Two chords AB and CD of a circle intersect at a point outside the circle. Prove that
(a) $\triangle \mathrm{PAC} \sim \triangle \mathrm{PDB}$
(b) PA. PB = PC. PD
Given: AB and CD are two chords
To Prove:
(a) $\triangle \mathrm{PAC} \sim \triangle \mathrm{PDB}$
(b) PA. PB $=$ PC. PD
Proof:
$\angle \mathrm{ABD}+\angle \mathrm{ACD}=180^{\circ}$ ........(1)
(Opposite angles of a cyclic quadrilateral are supplementary)
$\angle \mathrm{PCA}+\angle \mathrm{ACD}=180^{\circ}$ ...........(2)
(Linear Pair Angles)
Using (1) and (2), we get
$\angle \mathrm{ABD}=\angle \mathrm{PCA}$
$\angle \mathrm{A}=\angle \mathrm{A} \quad$ (Common)

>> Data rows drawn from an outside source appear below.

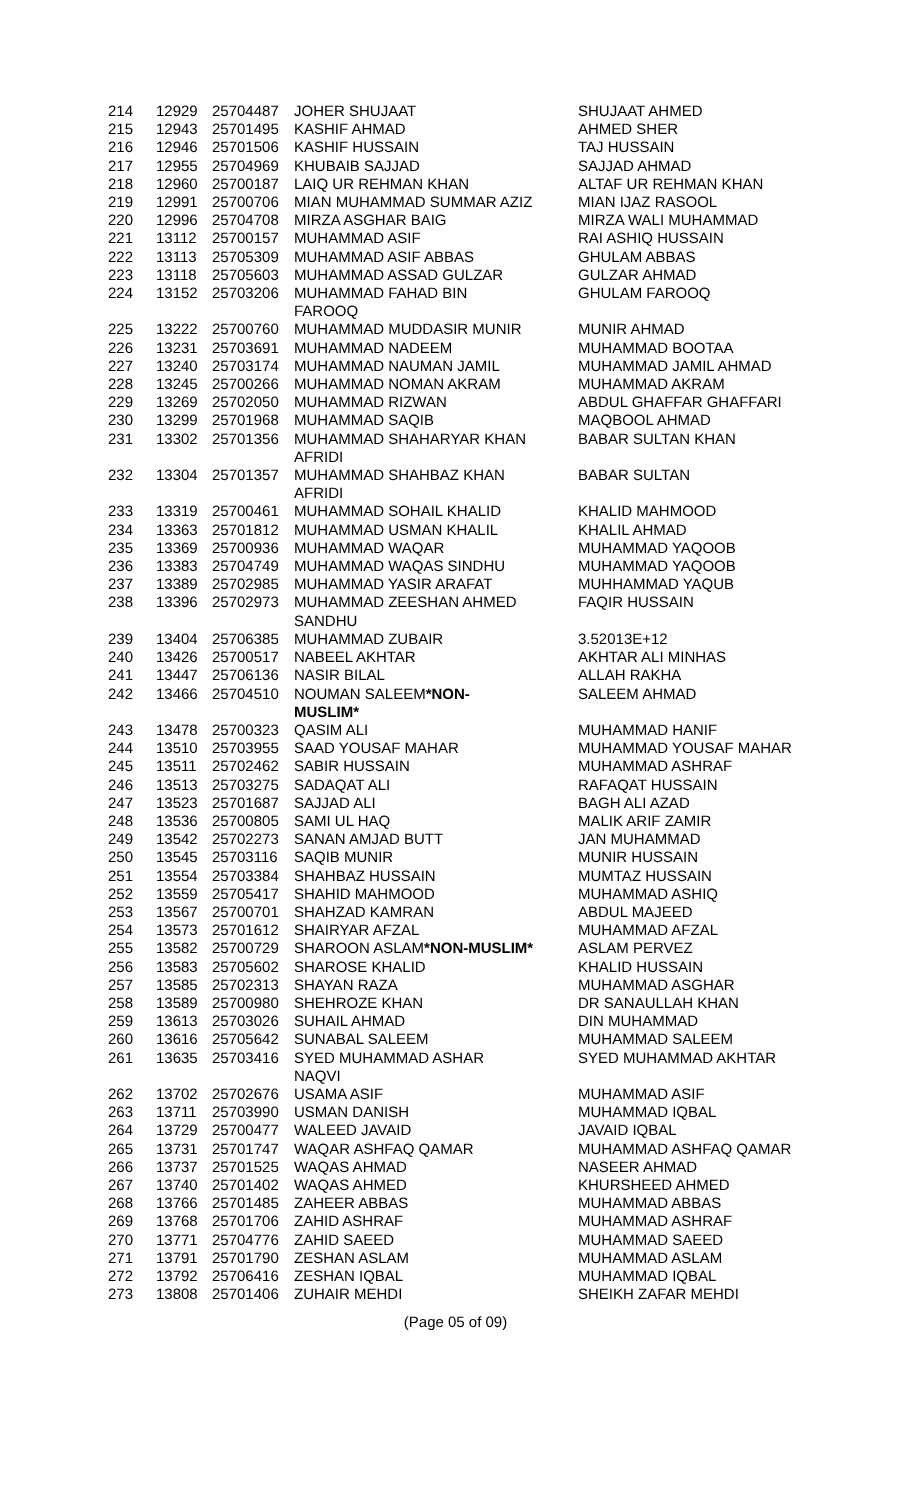| 214 | 12929 | 25704487 | JOHER SHUJAAT | SHUJAAT AHMED |
| 215 | 12943 | 25701495 | KASHIF AHMAD | AHMED SHER |
| 216 | 12946 | 25701506 | KASHIF HUSSAIN | TAJ HUSSAIN |
| 217 | 12955 | 25704969 | KHUBAIB SAJJAD | SAJJAD AHMAD |
| 218 | 12960 | 25700187 | LAIQ UR REHMAN KHAN | ALTAF UR REHMAN KHAN |
| 219 | 12991 | 25700706 | MIAN MUHAMMAD SUMMAR AZIZ | MIAN IJAZ RASOOL |
| 220 | 12996 | 25704708 | MIRZA ASGHAR BAIG | MIRZA WALI MUHAMMAD |
| 221 | 13112 | 25700157 | MUHAMMAD ASIF | RAI ASHIQ HUSSAIN |
| 222 | 13113 | 25705309 | MUHAMMAD ASIF ABBAS | GHULAM ABBAS |
| 223 | 13118 | 25705603 | MUHAMMAD ASSAD GULZAR | GULZAR AHMAD |
| 224 | 13152 | 25703206 | MUHAMMAD FAHAD BIN FAROOQ | GHULAM FAROOQ |
| 225 | 13222 | 25700760 | MUHAMMAD MUDDASIR MUNIR | MUNIR AHMAD |
| 226 | 13231 | 25703691 | MUHAMMAD NADEEM | MUHAMMAD BOOTAA |
| 227 | 13240 | 25703174 | MUHAMMAD NAUMAN JAMIL | MUHAMMAD JAMIL AHMAD |
| 228 | 13245 | 25700266 | MUHAMMAD NOMAN AKRAM | MUHAMMAD AKRAM |
| 229 | 13269 | 25702050 | MUHAMMAD RIZWAN | ABDUL GHAFFAR GHAFFARI |
| 230 | 13299 | 25701968 | MUHAMMAD SAQIB | MAQBOOL AHMAD |
| 231 | 13302 | 25701356 | MUHAMMAD SHAHARYAR KHAN AFRIDI | BABAR SULTAN KHAN |
| 232 | 13304 | 25701357 | MUHAMMAD SHAHBAZ KHAN AFRIDI | BABAR SULTAN |
| 233 | 13319 | 25700461 | MUHAMMAD SOHAIL KHALID | KHALID MAHMOOD |
| 234 | 13363 | 25701812 | MUHAMMAD USMAN KHALIL | KHALIL AHMAD |
| 235 | 13369 | 25700936 | MUHAMMAD WAQAR | MUHAMMAD YAQOOB |
| 236 | 13383 | 25704749 | MUHAMMAD WAQAS SINDHU | MUHAMMAD YAQOOB |
| 237 | 13389 | 25702985 | MUHAMMAD YASIR ARAFAT | MUHHAMMAD YAQUB |
| 238 | 13396 | 25702973 | MUHAMMAD ZEESHAN AHMED SANDHU | FAQIR HUSSAIN |
| 239 | 13404 | 25706385 | MUHAMMAD ZUBAIR | 3.52013E+12 |
| 240 | 13426 | 25700517 | NABEEL AKHTAR | AKHTAR ALI MINHAS |
| 241 | 13447 | 25706136 | NASIR BILAL | ALLAH RAKHA |
| 242 | 13466 | 25704510 | NOUMAN SALEEM *NON- MUSLIM* | SALEEM AHMAD |
| 243 | 13478 | 25700323 | QASIM ALI | MUHAMMAD HANIF |
| 244 | 13510 | 25703955 | SAAD YOUSAF MAHAR | MUHAMMAD YOUSAF MAHAR |
| 245 | 13511 | 25702462 | SABIR HUSSAIN | MUHAMMAD ASHRAF |
| 246 | 13513 | 25703275 | SADAQAT ALI | RAFAQAT HUSSAIN |
| 247 | 13523 | 25701687 | SAJJAD ALI | BAGH ALI AZAD |
| 248 | 13536 | 25700805 | SAMI UL HAQ | MALIK ARIF ZAMIR |
| 249 | 13542 | 25702273 | SANAN AMJAD BUTT | JAN MUHAMMAD |
| 250 | 13545 | 25703116 | SAQIB MUNIR | MUNIR HUSSAIN |
| 251 | 13554 | 25703384 | SHAHBAZ HUSSAIN | MUMTAZ HUSSAIN |
| 252 | 13559 | 25705417 | SHAHID MAHMOOD | MUHAMMAD ASHIQ |
| 253 | 13567 | 25700701 | SHAHZAD KAMRAN | ABDUL MAJEED |
| 254 | 13573 | 25701612 | SHAIRYAR AFZAL | MUHAMMAD AFZAL |
| 255 | 13582 | 25700729 | SHAROON ASLAM *NON-MUSLIM* | ASLAM PERVEZ |
| 256 | 13583 | 25705602 | SHAROSE KHALID | KHALID HUSSAIN |
| 257 | 13585 | 25702313 | SHAYAN RAZA | MUHAMMAD ASGHAR |
| 258 | 13589 | 25700980 | SHEHROZE KHAN | DR SANAULLAH KHAN |
| 259 | 13613 | 25703026 | SUHAIL AHMAD | DIN MUHAMMAD |
| 260 | 13616 | 25705642 | SUNABAL SALEEM | MUHAMMAD SALEEM |
| 261 | 13635 | 25703416 | SYED MUHAMMAD ASHAR NAQVI | SYED MUHAMMAD AKHTAR |
| 262 | 13702 | 25702676 | USAMA ASIF | MUHAMMAD ASIF |
| 263 | 13711 | 25703990 | USMAN DANISH | MUHAMMAD IQBAL |
| 264 | 13729 | 25700477 | WALEED JAVAID | JAVAID IQBAL |
| 265 | 13731 | 25701747 | WAQAR ASHFAQ QAMAR | MUHAMMAD ASHFAQ QAMAR |
| 266 | 13737 | 25701525 | WAQAS AHMAD | NASEER AHMAD |
| 267 | 13740 | 25701402 | WAQAS AHMED | KHURSHEED AHMED |
| 268 | 13766 | 25701485 | ZAHEER ABBAS | MUHAMMAD ABBAS |
| 269 | 13768 | 25701706 | ZAHID ASHRAF | MUHAMMAD ASHRAF |
| 270 | 13771 | 25704776 | ZAHID SAEED | MUHAMMAD SAEED |
| 271 | 13791 | 25701790 | ZESHAN ASLAM | MUHAMMAD ASLAM |
| 272 | 13792 | 25706416 | ZESHAN IQBAL | MUHAMMAD IQBAL |
| 273 | 13808 | 25701406 | ZUHAIR MEHDI | SHEIKH ZAFAR MEHDI |
(Page 05 of 09)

By AA similarity-criterion $\triangle \mathrm{PAC} \sim \triangle \mathrm{PDB}$
When two triangles are similar, then the ratios of the lengths of their corresponding sides are proportional.
$\therefore \frac{\mathrm{PA}}{\mathrm{PD}}=\frac{\mathrm{PC}}{\mathrm{PB}}$
$\Rightarrow$ PA. PB $=$ PC.PD